The white paper committee used data from a Global Financial Integrity (GFI) report and Bangladesh Bank data, according to Bhattacharya.
"We also looked at the inflation figures as they had been underestimated in different cases. We also looked at energy pricing and a wide range of other issues, including health, education, and poverty. We also looked into the debt burden, both local and foreign."
He also took the time to again point out the purpose of the paper.
"A white paper is not an investigative report. There is a difference between investigative reporting and penning a white paper. It is a research document based on a multidisciplinary multi-methodical approach. These are estimates, not empirical evidence. But you cannot call it a guesstimate. We followed particular methodologies."

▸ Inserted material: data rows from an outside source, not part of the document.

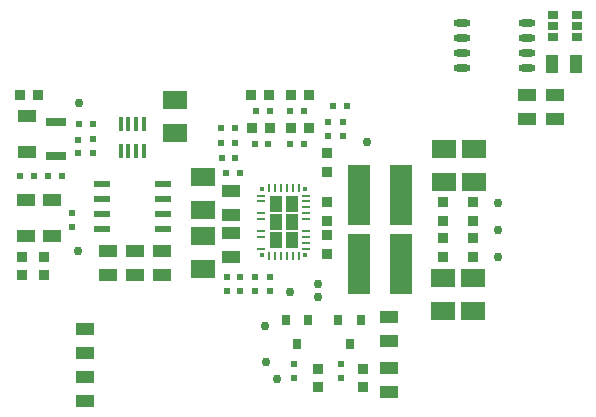
<source format=gtp>
G04*
G04 #@! TF.GenerationSoftware,Altium Limited,Altium Designer,19.0.10 (269)*
G04*
G04 Layer_Color=8421504*
%FSLAX25Y25*%
%MOIN*%
G70*
G01*
G75*
%ADD17R,0.06000X0.04000*%
%ADD18R,0.03543X0.03150*%
%ADD19R,0.08000X0.06000*%
%ADD20O,0.05709X0.02362*%
%ADD21R,0.04000X0.06000*%
%ADD22R,0.01600X0.04800*%
%ADD23C,0.03000*%
%ADD24R,0.05300X0.02000*%
%ADD25R,0.03347X0.03347*%
%ADD26R,0.03347X0.03347*%
%ADD27R,0.02165X0.02165*%
%ADD28R,0.02165X0.02165*%
%ADD29R,0.02756X0.00984*%
%ADD30R,0.01476X0.01476*%
%ADD31R,0.00984X0.02756*%
%ADD32R,0.04331X0.05236*%
%ADD33R,0.07795X0.19843*%
%ADD34R,0.03740X0.03543*%
%ADD35R,0.03150X0.03543*%
%ADD36R,0.07087X0.02756*%
%ADD37R,0.05906X0.04331*%
%ADD38R,0.03543X0.03740*%
G36*
X83626Y70513D02*
X80855D01*
Y73844D01*
X83626D01*
Y70513D01*
D02*
G37*
G36*
X88744Y70513D02*
X85992D01*
Y73844D01*
X88744D01*
Y70513D01*
D02*
G37*
G36*
Y64472D02*
X85989D01*
Y67820D01*
X88744D01*
Y64472D01*
D02*
G37*
G36*
X83626Y64469D02*
X80858D01*
Y67820D01*
X83626D01*
Y64469D01*
D02*
G37*
G36*
X88744Y58439D02*
X85989D01*
Y61796D01*
X88744D01*
Y58439D01*
D02*
G37*
G36*
X83626Y58432D02*
X80860D01*
Y61796D01*
X83626D01*
Y58432D01*
D02*
G37*
D17*
X18500Y22500D02*
D03*
Y30500D02*
D03*
Y6500D02*
D03*
Y14500D02*
D03*
X175268Y108450D02*
D03*
Y100450D02*
D03*
X165768Y108450D02*
D03*
Y100450D02*
D03*
X67248Y62647D02*
D03*
Y54647D02*
D03*
Y76647D02*
D03*
Y68647D02*
D03*
X26248Y56459D02*
D03*
Y48459D02*
D03*
X35248D02*
D03*
Y56459D02*
D03*
X44248D02*
D03*
Y48459D02*
D03*
X119748Y17647D02*
D03*
Y9647D02*
D03*
Y34456D02*
D03*
Y26456D02*
D03*
D18*
X182437Y127760D02*
D03*
Y131500D02*
D03*
Y135240D02*
D03*
X174563D02*
D03*
Y131500D02*
D03*
Y127760D02*
D03*
D19*
X48500Y96000D02*
D03*
Y107000D02*
D03*
X57748Y61647D02*
D03*
Y50647D02*
D03*
Y70159D02*
D03*
Y81159D02*
D03*
X138248Y79647D02*
D03*
Y90647D02*
D03*
X148248Y79647D02*
D03*
Y90647D02*
D03*
X137748Y47647D02*
D03*
Y36647D02*
D03*
X147748Y47647D02*
D03*
Y36647D02*
D03*
D20*
X165728Y117500D02*
D03*
Y122500D02*
D03*
Y127500D02*
D03*
Y132500D02*
D03*
X144272Y117500D02*
D03*
Y122500D02*
D03*
Y127500D02*
D03*
Y132500D02*
D03*
D21*
X182268Y119000D02*
D03*
X174268D02*
D03*
D22*
X38086Y89710D02*
D03*
X35527D02*
D03*
X32968D02*
D03*
X30409D02*
D03*
Y98710D02*
D03*
X32968D02*
D03*
X35527D02*
D03*
X38086D02*
D03*
D23*
X156248Y63647D02*
D03*
Y54647D02*
D03*
Y72647D02*
D03*
X16448Y106022D02*
D03*
X16095Y56459D02*
D03*
X82500Y14000D02*
D03*
X112500Y92998D02*
D03*
X78826Y19647D02*
D03*
X96287Y41147D02*
D03*
X87000Y43000D02*
D03*
X96112Y45647D02*
D03*
X78574Y31647D02*
D03*
D24*
X24098Y78959D02*
D03*
Y73959D02*
D03*
Y68959D02*
D03*
Y63959D02*
D03*
X44398D02*
D03*
Y68959D02*
D03*
Y73959D02*
D03*
Y78959D02*
D03*
D25*
X99248Y82949D02*
D03*
Y89051D02*
D03*
Y72698D02*
D03*
Y66596D02*
D03*
Y55596D02*
D03*
Y61698D02*
D03*
X137748Y72698D02*
D03*
Y66596D02*
D03*
X147748Y72698D02*
D03*
Y66596D02*
D03*
X137748Y54596D02*
D03*
Y60698D02*
D03*
X147748Y54596D02*
D03*
Y60698D02*
D03*
D26*
X93299Y97647D02*
D03*
X87196D02*
D03*
X74196D02*
D03*
X80299D02*
D03*
X79799Y108647D02*
D03*
X73696D02*
D03*
X87196D02*
D03*
X93299D02*
D03*
D27*
X63948Y92481D02*
D03*
X68548D02*
D03*
X64030Y87481D02*
D03*
X68630D02*
D03*
X79648Y92147D02*
D03*
X75048D02*
D03*
X86948D02*
D03*
X91548D02*
D03*
X75448Y103147D02*
D03*
X80048D02*
D03*
X91528D02*
D03*
X86928D02*
D03*
X68448Y97481D02*
D03*
X63848D02*
D03*
X105800Y105000D02*
D03*
X101200D02*
D03*
X21048Y98947D02*
D03*
X16448D02*
D03*
X-3052Y81459D02*
D03*
X1548D02*
D03*
X6330D02*
D03*
X10930D02*
D03*
X65530Y82647D02*
D03*
X70130D02*
D03*
D28*
X99390Y99447D02*
D03*
Y94847D02*
D03*
X104390Y99447D02*
D03*
Y94847D02*
D03*
X75248Y47947D02*
D03*
Y43347D02*
D03*
X70248Y47947D02*
D03*
Y43347D02*
D03*
X65748D02*
D03*
Y47947D02*
D03*
X80148Y43347D02*
D03*
Y47947D02*
D03*
X103748Y14347D02*
D03*
Y18947D02*
D03*
X88248Y14347D02*
D03*
Y18947D02*
D03*
X21248Y89159D02*
D03*
Y93759D02*
D03*
X14248Y69197D02*
D03*
Y64597D02*
D03*
X16248Y89053D02*
D03*
Y93653D02*
D03*
D29*
X77326Y75005D02*
D03*
Y73037D02*
D03*
Y69100D02*
D03*
Y67131D02*
D03*
Y63194D02*
D03*
Y61226D02*
D03*
Y57289D02*
D03*
X92287D02*
D03*
Y59257D02*
D03*
Y61226D02*
D03*
Y63194D02*
D03*
Y67131D02*
D03*
Y69100D02*
D03*
Y71068D02*
D03*
Y73037D02*
D03*
Y75005D02*
D03*
D30*
X77671Y77220D02*
D03*
X91943D02*
D03*
Y55074D02*
D03*
X77671D02*
D03*
D31*
X79885Y54729D02*
D03*
X81854D02*
D03*
X83822D02*
D03*
X85791D02*
D03*
X87759D02*
D03*
X89728D02*
D03*
Y77564D02*
D03*
X87759D02*
D03*
X85791D02*
D03*
X83822D02*
D03*
X81854D02*
D03*
X79885D02*
D03*
D32*
X82248Y66147D02*
D03*
X87366D02*
D03*
X82248Y72171D02*
D03*
X87366D02*
D03*
X82248Y60123D02*
D03*
X87366D02*
D03*
D33*
X123748Y52147D02*
D03*
X109748D02*
D03*
Y75147D02*
D03*
X123748D02*
D03*
D34*
X111248Y11096D02*
D03*
Y17198D02*
D03*
X96248Y11052D02*
D03*
Y17155D02*
D03*
X4748Y54510D02*
D03*
Y48408D02*
D03*
X-2500Y54551D02*
D03*
Y48449D02*
D03*
D35*
X110487Y33437D02*
D03*
X103007D02*
D03*
X106747Y25563D02*
D03*
X92988Y33437D02*
D03*
X85507D02*
D03*
X89248Y25563D02*
D03*
D36*
X8748Y99459D02*
D03*
Y88042D02*
D03*
D37*
X7500Y73405D02*
D03*
Y61594D02*
D03*
X-1252Y73364D02*
D03*
Y61553D02*
D03*
X-752Y89553D02*
D03*
Y101364D02*
D03*
D38*
X-3304Y108403D02*
D03*
X2799D02*
D03*
M02*

</source>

He also made some suggestions to the interim government, urging it to create a midterm plan to ensure accountability.
"The interim government is not here for five years, but the economy and investment cannot run based on day-to-day projections. The projections should be for a two-year term."
Bhattacharya also said the country's graduation from the status of a least developed country (LDC) to a developing country must not be delayed.
"Reducing export incentives was a good decision. It shows that we started preparing for graduation."
He further asked the interim government to negotiate with other countries as graduation would result in the erosion of preferential trade benefits.
Additionally, the interim government should hold dialogues with various groups, including traditional development partners like the World Bank and the Asian Development Bank, special markets such as the EU, Canada, India, and China, and foreign investors, he said.
"Debt management is unsustainable; every year it is around one billion. We need to renegotiate loans," he added.
Bhattacharya noted that they had received extremely positive responses to the white paper from local and foreign quarters, adding that even the global media had taken note.
"Around $2.5 million in consultancy fees would have been required to make this white paper. But not a single taka was taken from the government. It was done free of cost," he said.
Why leave such a large sum on the table?
"Because this is a unique time to work for the country."